Meaningful short names - zdw
http://www.tedunangst.com/flak/post/shrt-nms-fr-clrty
======
random_comment
I take the opposite view.

"ln" isn't "link". It's ln. My brain has particular concepts bound onto the
command 'ln', which are not the same as the concepts for 'link' in general
use.

"grep" comes for Global search, for a Regular Expression, and Print it. Grep
doesn't 'find'. It PRINTS occurrences of a regular expression (not just a
string), and continues globally rather than stopping at the first occurrence.
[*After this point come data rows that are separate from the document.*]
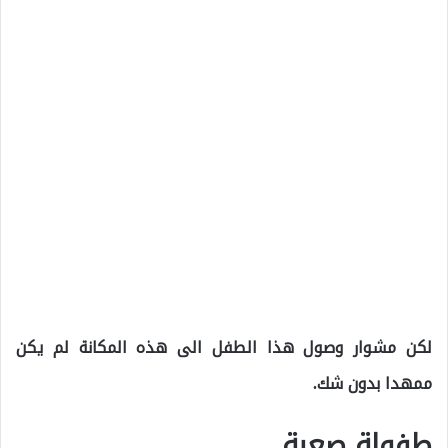
لكن مشوار وصول هذا الطفل الى هذه المكانة لم يكن
ممهدا بدون شك.
طفولة صعبة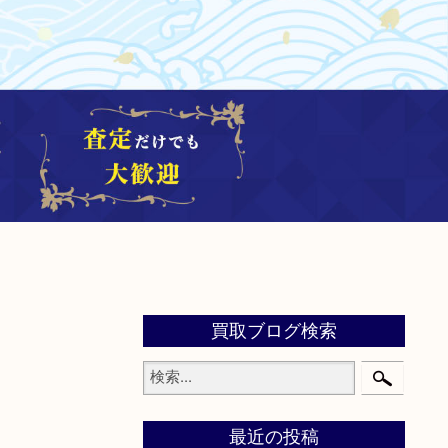
買取ブログ検索
最近の投稿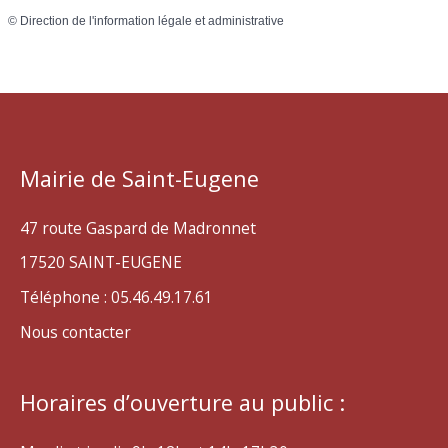
©
Direction de l'information légale et administrative
Mairie de Saint-Eugene
47 route Gaspard de Madronnet
17520 SAINT-EUGENE
Téléphone : 05.46.49.17.61
Nous contacter
Horaires d’ouverture au public :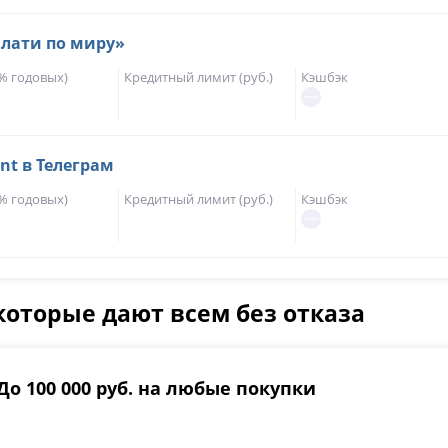
Плати по миру»
(% годовых)
Кредитный лимит (руб.)
Кэшбэк
nt в Телеграм
(% годовых)
Кредитный лимит (руб.)
Кэшбэк
которые дают всем без отказа
До 100 000 руб. на любые покупки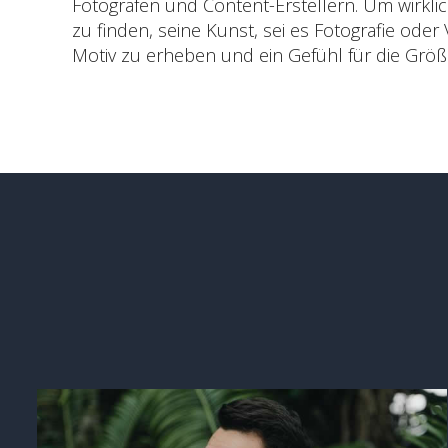
Fotografen und Content-Erstellern. Um wirkl
zu finden, seine Kunst, sei es Fotografie oder
Motiv zu erheben und ein Gefühl für die Größ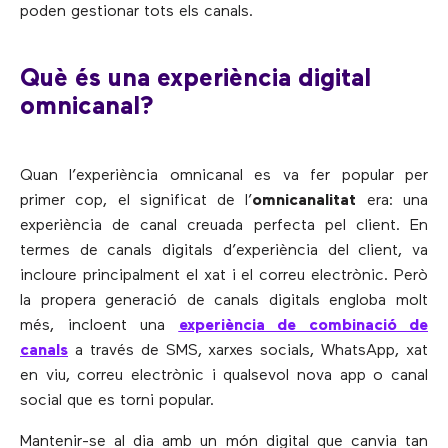
poden gestionar tots els canals.
Què és una experiència digital
omnicanal?
Quan l’experiència omnicanal es va fer popular per
primer cop, el significat de l’
omnicanalitat
era: una
experiència de canal creuada perfecta pel client. En
termes de canals digitals d’experiència del client, va
incloure principalment el xat i el correu electrònic. Però
la propera generació de canals digitals engloba molt
més, incloent una
experiència de combinació de
canals
a través de SMS, xarxes socials, WhatsApp, xat
en viu, correu electrònic i qualsevol nova app o canal
social que es torni popular.
Mantenir-se al dia amb un món digital que canvia tan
Another advantage is precision. "I did ln -s" is more precise than "I linked
the file". "I grepped the file" is more precise about what I did than "I found
the file" or "I searched the file".

Re-using English words directly - which already have rather broad and fuzzy
semantics - in a domain that is a) more precisely defined than English b) not
always consistent with the English meaning and c) international is not a good
idea imho.

Heck, even ln/cp/grep etc are already ambiguous enough as it is! Depending on
platform, UNIX commands may involve subtly different semantics (e.g. due to
things like HFS+ filesystem data fork vs ext3 vs ZFS copy-on-write). Or
different grammar. Quick example: cp dirname -rf works in linux, but not in
BSD since you need to place options first in BSD.

Having picked up bits of some foreign languages, I've also found that my brain
learns the correct meanings of words most easily when they are similar but not
the same as English.

When the words are the same in two languages, my brain keeps its binding to
the English meaning, and I tend to not to remember the subtleties of using it
in the foreign sense.

When the words are completely different, I sometimes struggle to remember the
new word. [I sometimes cheat and pretend I'm learning a new word of English.
Somehow, that helps]

When the word is very similar but subtly different (for example, Geomatikk in
Norwegian vs Geomatics in English, it's a) easy to remember the word and b)
easy to remember any subtle differences in meaning.

So I believe the unix way is the right way.